Afghanistan’s new leader is resuming the investigation into a banking fraud said to be one of the world’s largest.
Ashraf Ghani said reopening the Kabul Bank inquiry was the first step in a fight against corruption.
The bank collapsed in 2010 after losing almost $1bn (£600m), mostly deposited by international donors.
Many of the bank’s staff were sent to prison but the brothers of former President Hamid Karzai, who were involved, were granted immunity.
The bank’s founder, Sherkhan Farnood, and ex-CEO Khalilullah Ferozi were jailed for five years after being convicted last year of taking $810m of the $935m stolen.
Their sentence was described as “relatively light” by an anti-corruption watchdog.
Eighteen others were also jailed but Mr Karzai’s brothers and one of his vice-presidents escaped prosecution because they had returned stolen funds.
‘The time for action has come’
President Ghani, a former economist at the World Bank, said he was appointing a new team to look into the fraud, fulfilling pledges he made in the campaign to cut corruption.

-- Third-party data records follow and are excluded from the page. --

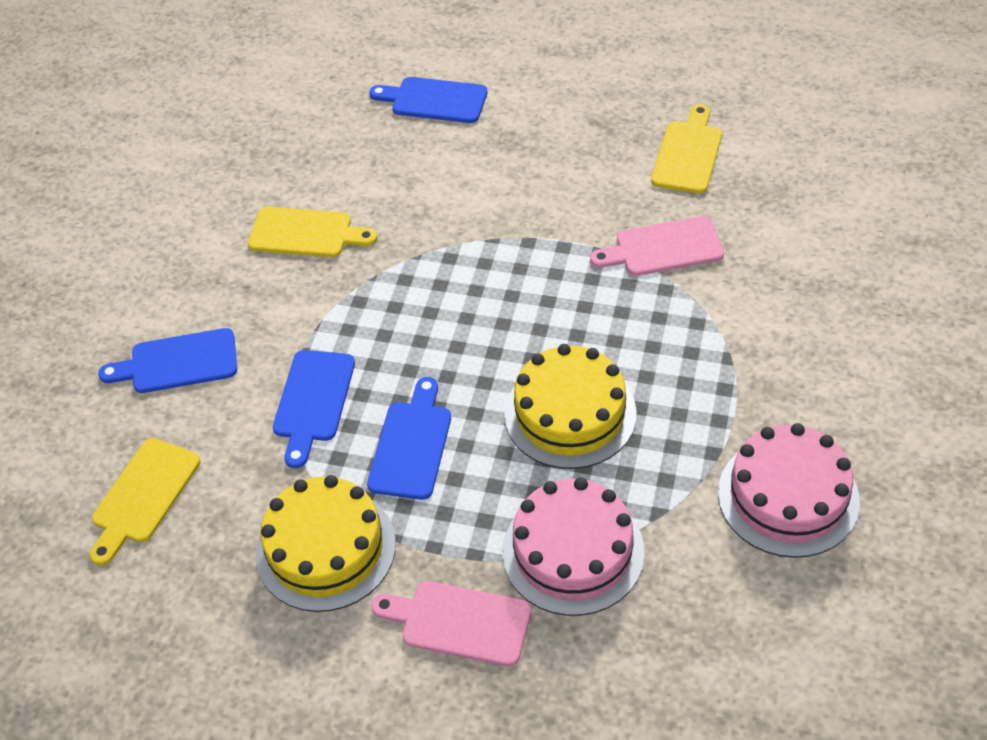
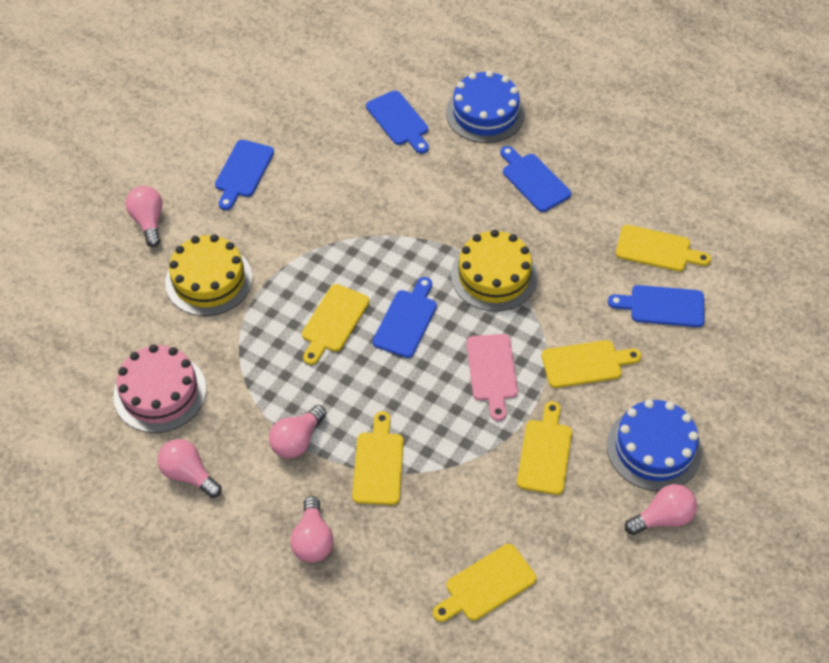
blue cake: none = 0 -> [446,70,525,143] [607,399,702,491] = 2
blue cutting board: [98,328,237,393] [273,350,355,468] [367,377,451,500] [369,77,487,123] = 4 -> [215,140,274,210] [366,90,429,154] [373,277,437,358] [500,146,571,212] [608,285,705,327] = 5
pink cake: [502,477,645,616] [718,423,860,558] = 2 -> [113,344,206,433] = 1
pink cutting board: [371,581,531,666] [590,216,724,276] = 2 -> [466,334,518,421] = 1
pink light bulb: none = 0 -> [125,186,162,247] [158,439,222,498] [269,405,326,458] [290,496,333,563] [625,484,697,535] = 5
yellow cutting board: [90,438,201,566] [248,207,377,257] [651,104,722,194] = 3 -> [302,284,369,365] [352,411,404,505] [433,544,536,622] [517,401,572,495] [542,340,642,388] [616,225,711,272] = 6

“The time for action has come and, as we pledged, the fight against corruption will be done in a thorough and systematic way,” he told reporters in Kabul.
The BBC’s David Loyn in Kabul says international donors froze aid to Afghanistan when the bank collapsed four years ago.

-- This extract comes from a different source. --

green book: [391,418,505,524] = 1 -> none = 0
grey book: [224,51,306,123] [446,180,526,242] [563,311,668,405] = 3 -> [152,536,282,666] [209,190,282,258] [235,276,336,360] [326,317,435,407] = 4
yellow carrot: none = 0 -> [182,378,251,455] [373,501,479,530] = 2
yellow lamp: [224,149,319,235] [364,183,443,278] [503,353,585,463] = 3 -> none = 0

But aid was restarted after intensive investigations carried out by donors foundered, our correspondent adds.
Most of the $935m that was lost remains undiscovered.
Mr Ghani was only sworn in as Afghanistan’s new president on Monday, in the country’s first democratic transfer of power.
The Kabul ceremony followed six months of bitter dispute over electoral fraud that was ended by a US-brokered unity deal that saw Mr Ghani share power with runner-up Abdullah Abdullah, who becomes chief executive.
His government’s first act was to sign a security deal with US officials that will allow US troops to remain in the country beyond this year.